**TEXT SEGMENT**
The facts are simple: black South Africans earn one sixth of what whites earn. This is not just a historical hangover. According to the last census, incomes for white households increased 88% in the last decade.

What we have to wrap our heads around, as a nation, as we try to chart a way forward on race is why it is that this young woman’s view is so dramatically different from mine and more importantly, why it differs so much from the truth.

The empathetic part of me understands that for some white people – even ‘good whites’ who ‘felt powerless’ to change things in the bad days – apartheid’s end was deeply disorienting. I get that and I don’t always judge that harshly. Yet increasingly I want some empathy too. Increasingly I am finding myself wondering when black South Africans can expect to see an end to the kind of everyday passive and aggressive refusal by whites – especially younger whites – to embrace the reality of their privilege. This is not – again – a generalisation. It is borne out by the facts.

While there is a vocal minority of young people of all races who have forged cross racial friendships and who demonstrate solidarity with one another, the figures from various surveys demonstrate that the decision by many blacks to ‘move’ on peacefully has not been met with much grace by many whites.

**INFORMATION SUPPLIED**
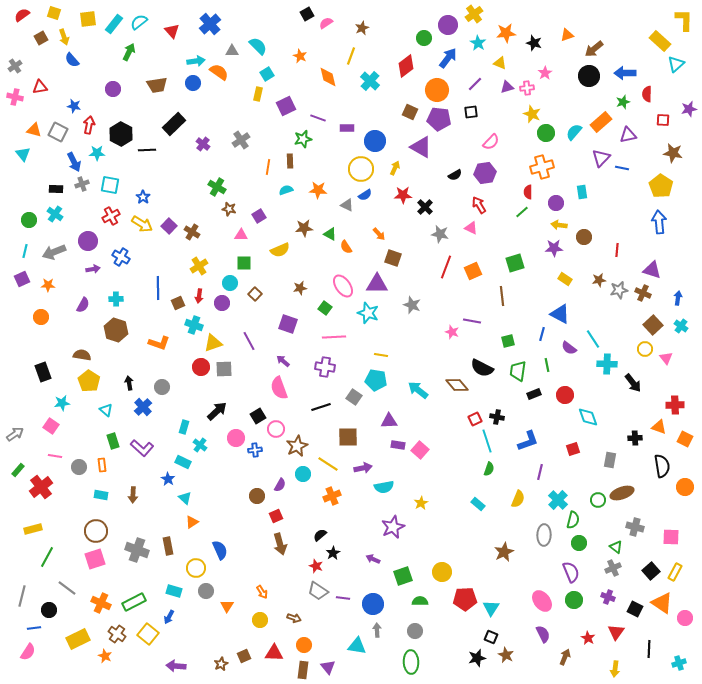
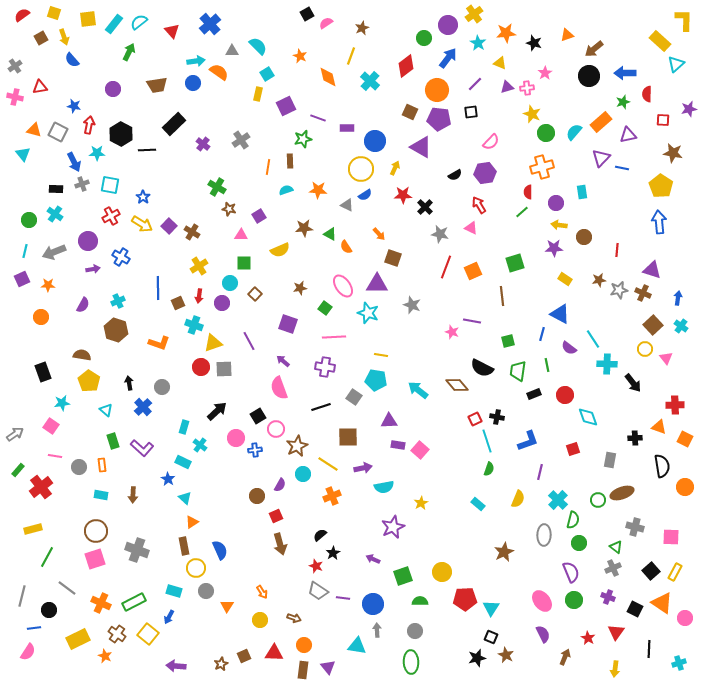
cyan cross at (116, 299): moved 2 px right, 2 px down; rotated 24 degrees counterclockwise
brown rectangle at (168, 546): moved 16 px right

**SET OF TASKS**
a. Please transcribe the passage on race in South Africa, beginning at the words "What we have" and stopping after "by the facts.".
b. Pick up the passage on race in South Africa after its final sentence and keep writing it.

**EXPECTED ANSWERS**
a.
What we have to wrap our heads around, as a nation, as we try to chart a way forward on race is why it is that this young woman’s view is so dramatically different from mine and more importantly, why it differs so much from the truth.

The empathetic part of me understands that for some white people – even ‘good whites’ who ‘felt powerless’ to change things in the bad days – apartheid’s end was deeply disorienting. I get that and I don’t always judge that harshly. Yet increasingly I want some empathy too. Increasingly I am finding myself wondering when black South Africans can expect to see an end to the kind of everyday passive and aggressive refusal by whites – especially younger whites – to embrace the reality of their privilege. This is not – again – a generalisation. It is borne out by the facts.

b.
The question, as always, is how we will address these facts.

Let’s put the challenge plainly: in my view we have two options. The first is that we move forward on the basis that we are all entitled to live in South Africa, but we don’t have to like each other. The second is that we are all entitled to live in this country and that requires us to forge meaningful and mutually respectful relationships and that genuine friendships are not only anticipated, they are warmly encouraged.

At the moment we are betwixt and between these two positions; neither fully committed to a radical plan for social cohesion, nor fully prepared to admit that we have given up on getting along.

There are risks inherent in both. If we only do the bare minimum, then trust will continue to diminish. In the face of huge income disparities that continue to hew closely to race, this is a recipe for disaster in the medium to long-term.

If we try to embrace one another and go the Mandela route, then we risk continuing to subject mainly black children to intense and painful forms of cultural racism. As a parent it is heart-breaking to contemplate the idea of telling my children to believe in a shared future in which they can expect genuine and loving friendships across race, and then having to pick up their hurts and bruises when white students tease them because of their hair, or question whether they earned their jobs on merit once they finish university.

Despite this, I think the long-term implications of living side by side without embracing one another are even more heart-breaking, and frankly, dangerous.

We should be able to live in a society in which we aspire to more than the bare minimum. For isn’t that ultimately what defines our humanity; the ambitious search for meaning and love in the midst of chaos, violence and uncertainty.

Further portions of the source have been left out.